Page-level text extractions
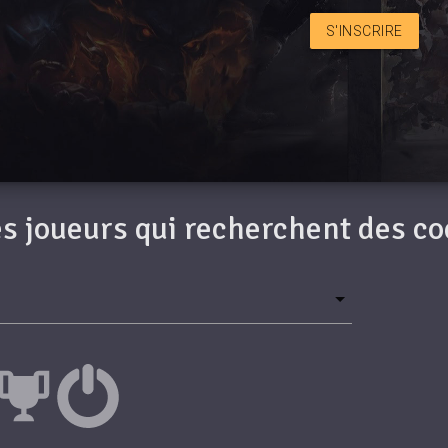
S'INSCRIRE
des joueurs qui recherchent des c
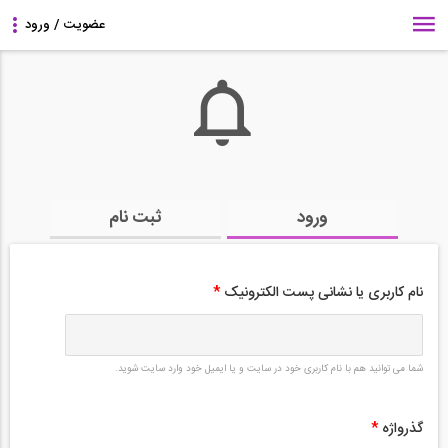
ورود
ثبت نام
نام کاربری یا نشانی پست الکترونیک
*
شما می توانید هم با نام کاربری خود در سایت و یا ایمیل خود وارد سایت شوید.
گذرواژه
*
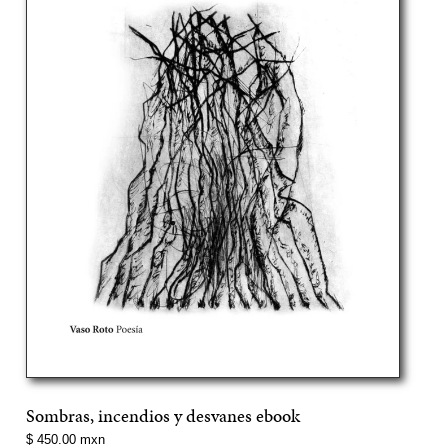
Sombras, incendios y desvanes ebook
Precio
$ 450.00 mxn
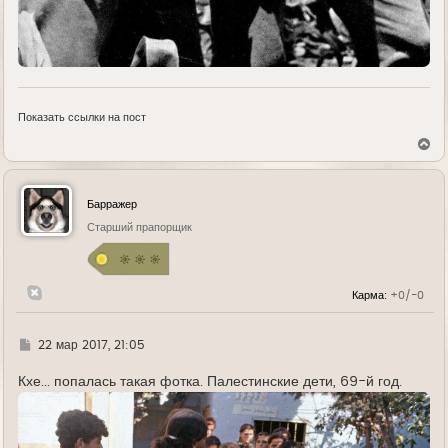
Показать ссылки на пост
В
е
р
н
у
Барражер
т
ь
Старший прапорщик
с
я
к
н
Карма:
+0/-0
а
ч
а
л
Г
22 мар 2017, 21:05
у
д
е
Кхе... попалась такая фотка. Палестинские дети, 69-й год.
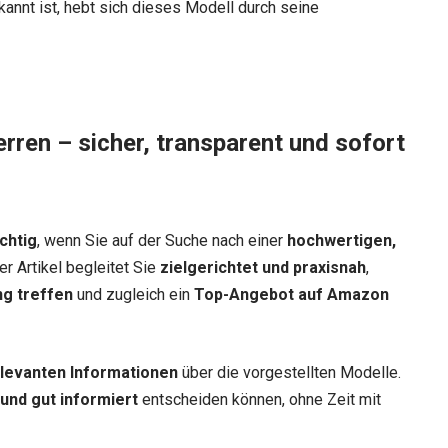
kannt ist, hebt sich dieses Modell durch seine
erren – sicher, transparent und sofort
chtig
, wenn Sie auf der Suche nach einer
hochwertigen,
er Artikel begleitet Sie
zielgerichtet und praxisnah
,
ng treffen
und zugleich ein
Top-Angebot auf Amazon
relevanten Informationen
über die vorgestellten Modelle.
 und gut informiert
entscheiden können, ohne Zeit mit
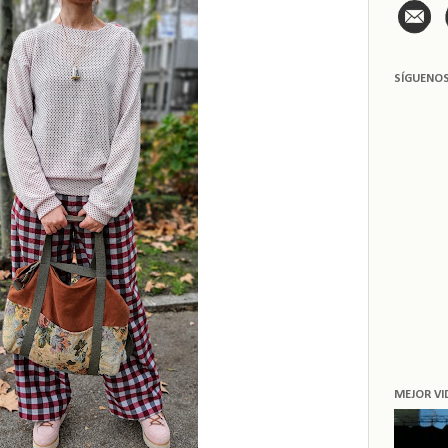
SÍGUENO
MEJOR VI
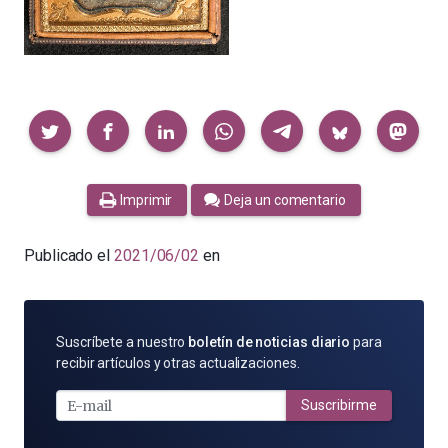
Compartir
Imprimir
Deja un comentario
Publicado el
2021/06/02
en
SUSCRÍBETE
Suscríbete a nuestro
boletín de noticias diario
para
POR
recibir artículos y otras actualizaciones.
E-
MAIL
Suscribirme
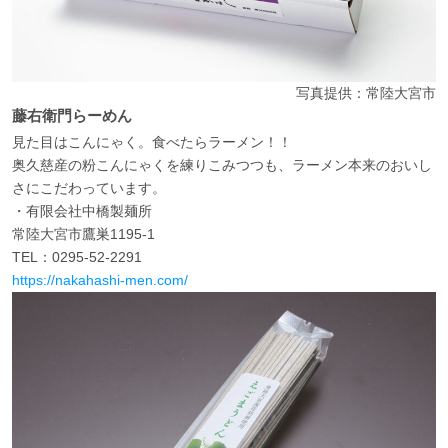
写真提供：常陸大宮市
藤右衛門らーめん
見た目はこんにゃく。食べたらラーメン！！
奥久慈産の粉こんにゃくを練りこみつつも、ラーメン本来のおいし
さにこだわっています。
・有限会社中橋製麺所
常陸大宮市鷹巣1195-1
TEL：0295-52-2291
https://nakahashi-men.com/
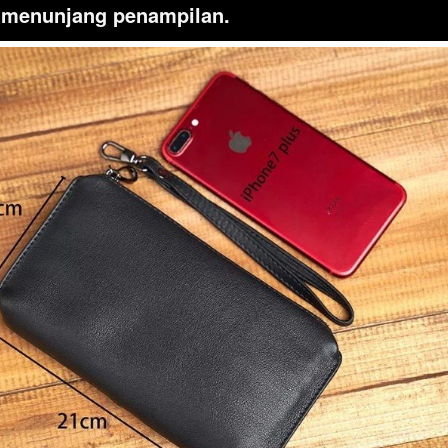
 menunjang penampilan.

▸ TASK DESCRIPTION: A word-for-word copy of every entry, with the pictures left out, is the required answer.

▸ RESULT OF THIS TASK:
S'INSCRIRE
des joueurs qui recherchent des c
ورود
ثبت نام
نام کاربری یا نشانی پست الکترونیک
*
شما می توانید هم با نام کاربری خود در سایت و یا ایمیل خود وارد سایت شوید.
گذرواژه
*
Sombras, incendios y desvanes ebook
Precio
$ 450.00 mxn
Показать ссылки на пост
В
е
р
н
у
Барражер
т
ь
Старший прапорщик
с
я
к
н
Карма:
+0/-0
а
ч
а
л
Г
22 мар 2017, 21:05
у
д
е
Кхе... попалась такая фотка. Палестинские дети, 69-й год.
kannt ist, hebt sich dieses Modell durch seine
erren – sicher, transparent und sofort
chtig
, wenn Sie auf der Suche nach einer
hochwertigen,
er Artikel begleitet Sie
zielgerichtet und praxisnah
,
ng treffen
und zugleich ein
Top-Angebot auf Amazon
relevanten Informationen
über die vorgestellten Modelle.
 und gut informiert
entscheiden können, ohne Zeit mit
SÍGUENO
MEJOR VI
Compartir
Imprimir
Deja un comentario
Publicado el
2021/06/02
en
SUSCRÍBETE
Suscríbete a nuestro
boletín de noticias diario
para
POR
recibir artículos y otras actualizaciones.
E-
MAIL
Suscribirme
写真提供：常陸大宮市
藤右衛門らーめん
見た目はこんにゃく。食べたらラーメン！！
奥久慈産の粉こんにゃくを練りこみつつも、ラーメン本来のおいし
さにこだわっています。
・有限会社中橋製麺所
常陸大宮市鷹巣1195-1
TEL：0295-52-2291
https://nakahashi-men.com/
 menunjang penampilan.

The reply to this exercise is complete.